Uma inércia desastrosa

Sandra Costa Saldanha

Motivo de indignação e opiniões diversas, tem-se dito de quase tudo sobre a intervenção naÚltima Ceia do Santuário de Nossa Senhora as Preces (Aldeia das Dez, Oliveira do Hospital). Do escárnio ao choque, a sociedade em geral manifesta-se com expressões de repúdio, classificando-a como uma “aberração” e “tragédia”, acção de “terrorismo” e desrespeito.

Retrato de uma realidade que muitos conhecem, a intervenção levada a cabo está na ordem do dia, trazida a público pelas redes sociais. Tem a mais-valia de chamar a atenção para uma prática reiterada, como bem sabemos, de norte a sul do país. Acções que estão na base da perda de muito património, têm por alvo todo o tipo de objectos devocionais. Concretizadas por indivíduos sem competência técnica, reina o amadorismo. Todos – excepto os profissionais – parecem aptos a intervir no património cultural da Igreja, escudados num singular sentimento de posse e num espírito de autonomia altamente nocivo. Atropelando os mais elementares princípios de conservação e restauro, transformam-se obras de arte religiosa em verdadeiras caricaturas carnavalescas, sem critério nem rigor.

Situações frequentemente irreversíveis (pelo emprego de técnicas e materiais inadequados), adulteram as obras e determinam, não raras vezes, a perda do seu valor patrimonial. Coloridas e brilhantes (como “novas”), mais do que a descaracterização material, uma intervenção danosa perverte o mais profundo sentido da obra de arte religiosa, uma das mais notáveis heranças da igreja católica: a sua identidade, comprometendo todo o propósito pastoral para o qual foi concebida, como meio de evangelização e catequese.

Não é, pois, por falta de informação que as situações se repetem.
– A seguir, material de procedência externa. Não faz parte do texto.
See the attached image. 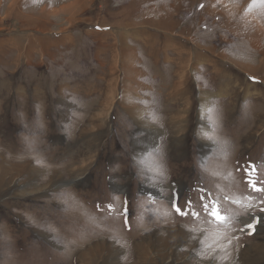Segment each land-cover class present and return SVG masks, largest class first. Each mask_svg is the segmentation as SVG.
<instances>
[{"label": "rangeland", "instance_id": "rangeland-1", "mask_svg": "<svg viewBox=\"0 0 264 264\" xmlns=\"http://www.w3.org/2000/svg\"><path fill=\"white\" fill-rule=\"evenodd\" d=\"M263 217L264 0H0V264H264Z\"/></svg>", "mask_w": 264, "mask_h": 264}, {"label": "snow or ice", "instance_id": "snow-or-ice-1", "mask_svg": "<svg viewBox=\"0 0 264 264\" xmlns=\"http://www.w3.org/2000/svg\"><path fill=\"white\" fill-rule=\"evenodd\" d=\"M252 186L255 187V184L253 183ZM236 203H239V201H236ZM203 209L207 215L214 218L215 221H217L218 223H224V222L230 220L229 217H226V216L221 214L218 203L210 202L209 204H204ZM176 211L181 212V209L177 208ZM189 211L192 215H199V213H197L195 210L190 209ZM245 227L247 229L251 230V229H253L254 226H253V224L249 223V224H246Z\"/></svg>", "mask_w": 264, "mask_h": 264}, {"label": "crops", "instance_id": "crops-1", "mask_svg": "<svg viewBox=\"0 0 264 264\" xmlns=\"http://www.w3.org/2000/svg\"><path fill=\"white\" fill-rule=\"evenodd\" d=\"M247 1V0H246ZM68 4H70V6L72 5L71 3H66L65 4V6L66 5H68ZM64 5H62V6H59L58 8H60V7H63ZM70 9V7L68 8V9H64L65 11H67V10H69ZM47 10V9H46ZM53 10H55V9H53ZM64 10H62V11H64ZM48 11H50V9L48 10ZM219 11H221V12H231V11H234V9H229L227 6H225V4H223L222 3V6H220V8H219ZM57 12H59V10L57 11ZM45 15H44V17H47V14H48V12H46V13H44ZM51 16H49L48 18H50ZM31 23V22H30ZM38 23H40L39 21H38ZM157 24H160L161 26H160V29H162V30H165V29H167L168 28V26H167V20L166 19H164L162 22H159V23H157ZM153 27H156V26H153ZM34 28H38V24L37 25H35L34 26ZM156 28H158V27H156ZM164 28V29H163ZM125 32H127V34H126V37H129V38H131V39H137L138 38V36H136L134 33H130L129 31H127V30H125ZM137 37V38H136ZM66 39H68V36H66L65 37V40ZM38 41H39V43H41L42 42V40H39L38 39ZM136 41V40H135ZM167 48H168V46H167Z\"/></svg>", "mask_w": 264, "mask_h": 264}, {"label": "trees", "instance_id": "trees-1", "mask_svg": "<svg viewBox=\"0 0 264 264\" xmlns=\"http://www.w3.org/2000/svg\"><path fill=\"white\" fill-rule=\"evenodd\" d=\"M201 27L204 28L203 30H208V33H210V34H212L214 32H219L221 30V28L219 26H209V27H207L206 25H201ZM223 45L224 44H221L220 47H222Z\"/></svg>", "mask_w": 264, "mask_h": 264}, {"label": "bare ground", "instance_id": "bare-ground-1", "mask_svg": "<svg viewBox=\"0 0 264 264\" xmlns=\"http://www.w3.org/2000/svg\"><path fill=\"white\" fill-rule=\"evenodd\" d=\"M101 26H103V25H101ZM117 31H118V30H117ZM117 36H118V34H117ZM180 37H181V36H180ZM118 57H119V58L121 57V58H120V60H123V57H122V55H119ZM117 60H118V59H117ZM194 62H195V61H194ZM197 62H198V61H197ZM194 68H195V67H194ZM253 73H254V72H253ZM253 77H254V76H253ZM128 92H129V91H128ZM128 92H127V93H128ZM204 95H205V94H204ZM89 143H90V142H89ZM87 148H88V147H87ZM76 179H78V178H76V177H75V178H73V180H76ZM56 187H57V186H56ZM56 187H55V188H56ZM262 220L264 221V217H263V219H262ZM259 225L263 226V225H264V223H263V224H259ZM258 227H259V226H258Z\"/></svg>", "mask_w": 264, "mask_h": 264}, {"label": "flooded vegetation", "instance_id": "flooded-vegetation-1", "mask_svg": "<svg viewBox=\"0 0 264 264\" xmlns=\"http://www.w3.org/2000/svg\"><path fill=\"white\" fill-rule=\"evenodd\" d=\"M79 179V178H78ZM78 179H76V180H78Z\"/></svg>", "mask_w": 264, "mask_h": 264}]
</instances>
Ela é abundante e sistemática, em acções promovidas por várias entidades. Normas e toda a espécie de orientações existem, mas prosseguem os atropelos aos procedimentos. É aos serviços vocacionados para os Bens Culturais da Igreja (que existem em todas as dioceses) que compete aconselhar e promover a implementação de boas práticas. Por eles devem passar todos os processos de intervenção nos espaços religiosos.

Os Bens Culturais da Igreja  não podem, pois, continuar sujeitos à imprudência e à arbitrariedade dos gostos pessoais. Trabalho fácil e pouco oneroso, frequentemente do agrado das comunidades, é também a essas mesmas comunidades – tão solícitas na defesa e preservação do seu património – que compete promover uma acção escrupulosa, procurando orientação especializada, fiscalizando e denunciando semelhantes atrocidades.

Felizmente, aumentam os exemplos de boas práticas, em intervenções prudentes e responsáveis. Mais do que a crítica fácil, seria bom que a mediatização do caso de Aldeia das Dez tivesse um alcance pedagógico, alertando e motivando transformações nos modos de actuação de todos quantos que têm responsabilidade na salvaguarda e protecção do património cultural da Igreja.